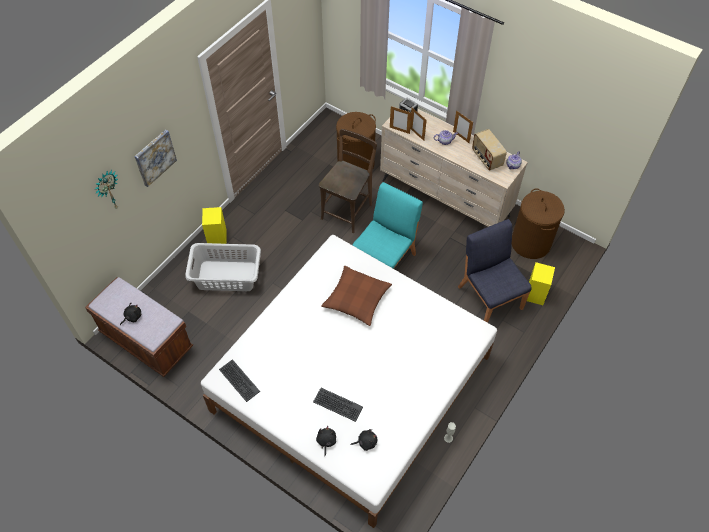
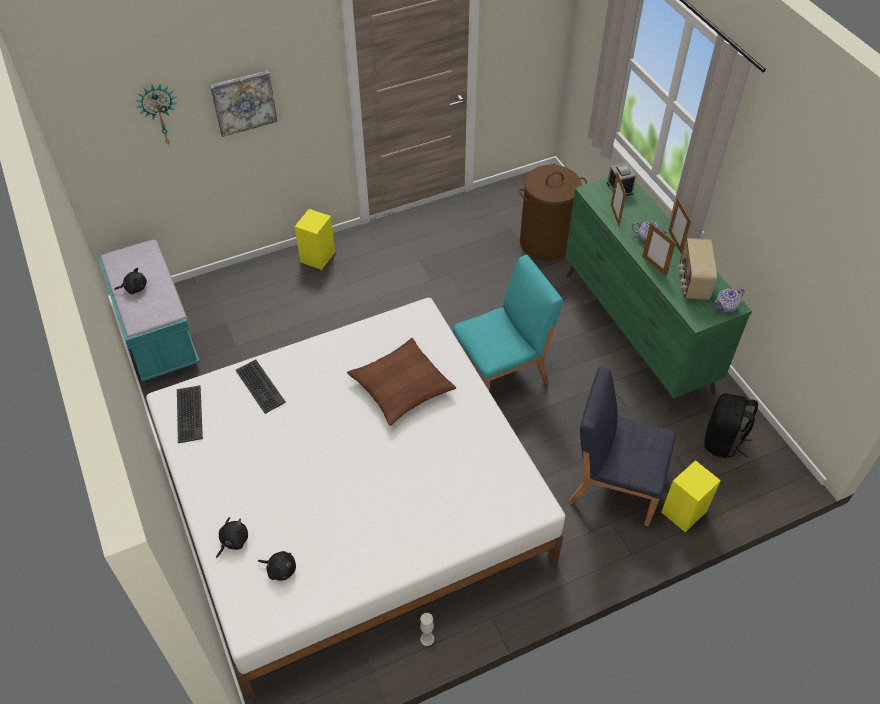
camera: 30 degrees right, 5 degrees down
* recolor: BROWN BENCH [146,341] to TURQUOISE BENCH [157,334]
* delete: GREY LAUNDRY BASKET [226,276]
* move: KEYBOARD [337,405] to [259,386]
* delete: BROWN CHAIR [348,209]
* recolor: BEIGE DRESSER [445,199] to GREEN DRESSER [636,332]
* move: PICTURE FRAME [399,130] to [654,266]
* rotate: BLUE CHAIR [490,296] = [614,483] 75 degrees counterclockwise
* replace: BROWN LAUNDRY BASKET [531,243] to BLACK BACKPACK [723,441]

◇ ◇ ◇ ◇

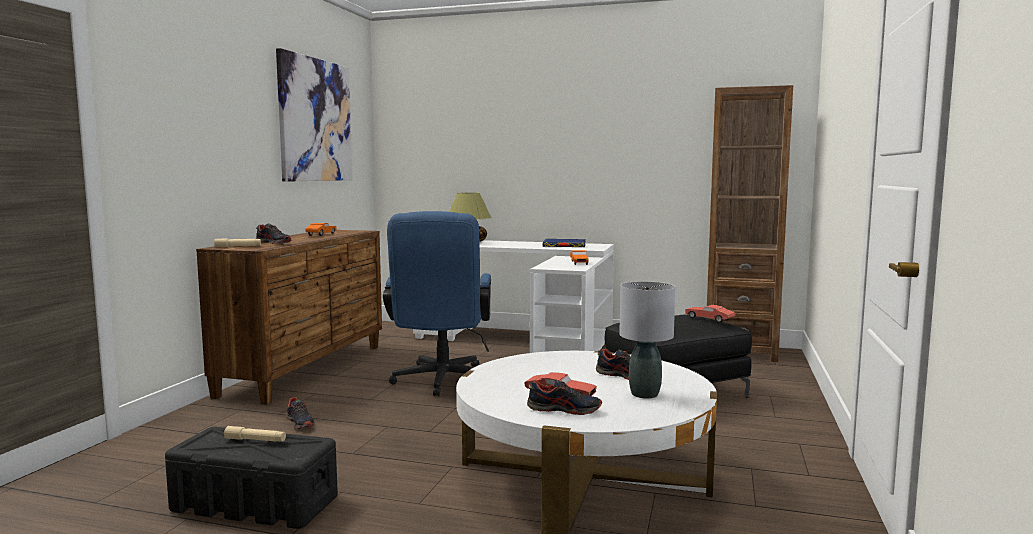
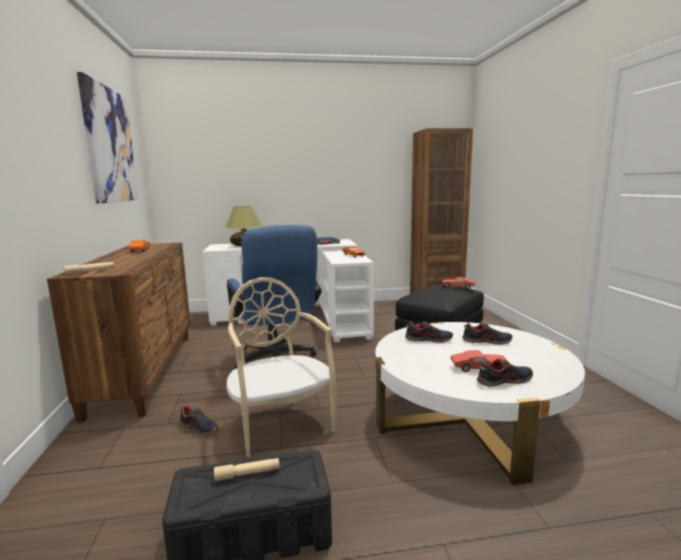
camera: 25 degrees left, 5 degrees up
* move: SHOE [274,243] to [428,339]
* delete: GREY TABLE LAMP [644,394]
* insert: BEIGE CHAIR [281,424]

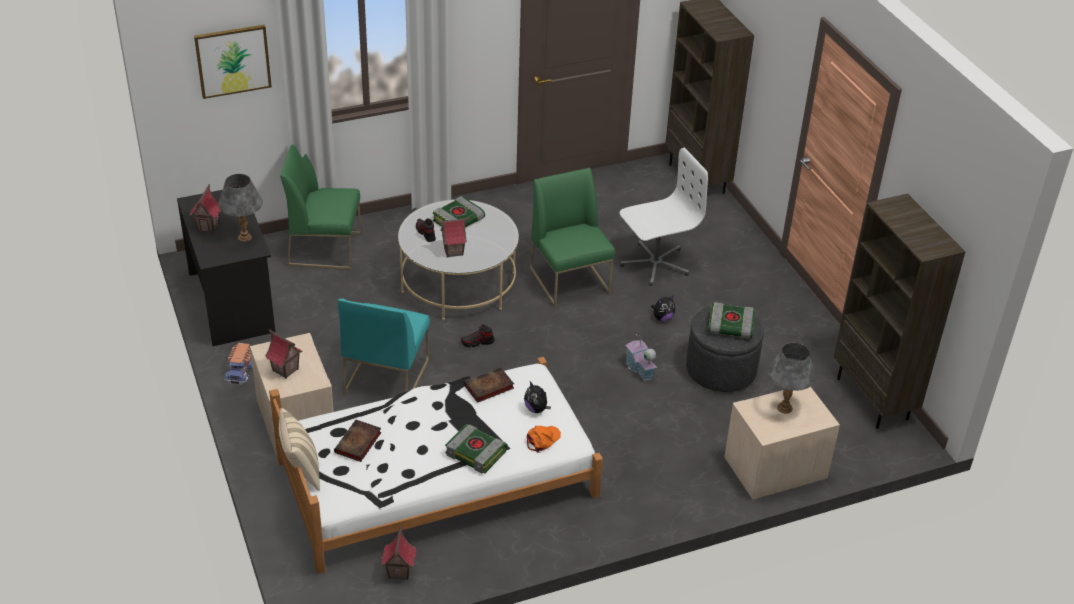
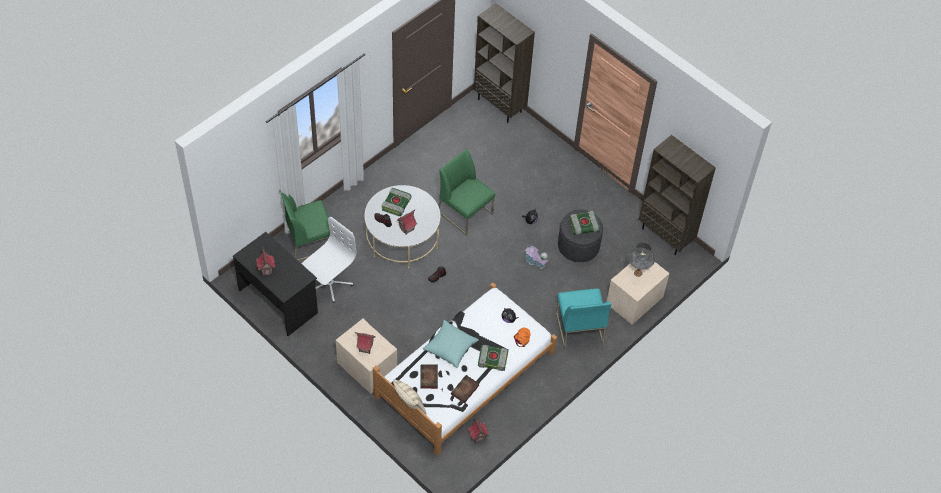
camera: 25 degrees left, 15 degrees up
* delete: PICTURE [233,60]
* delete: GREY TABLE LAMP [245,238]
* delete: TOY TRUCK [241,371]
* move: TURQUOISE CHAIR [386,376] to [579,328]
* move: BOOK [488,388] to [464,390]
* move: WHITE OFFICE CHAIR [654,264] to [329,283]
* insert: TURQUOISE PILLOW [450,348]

◇ ◇ ◇ ◇

**REQUIRED ACTION:** Of all the entries above, output exactly the lines between the one holding "camera: 30 degrees right, 5 degrees down" and the one holding "75 degrees counterclockwise", inclusive.

**ANSWER BOX:**
camera: 30 degrees right, 5 degrees down
* recolor: BROWN BENCH [146,341] to TURQUOISE BENCH [157,334]
* delete: GREY LAUNDRY BASKET [226,276]
* move: KEYBOARD [337,405] to [259,386]
* delete: BROWN CHAIR [348,209]
* recolor: BEIGE DRESSER [445,199] to GREEN DRESSER [636,332]
* move: PICTURE FRAME [399,130] to [654,266]
* rotate: BLUE CHAIR [490,296] = [614,483] 75 degrees counterclockwise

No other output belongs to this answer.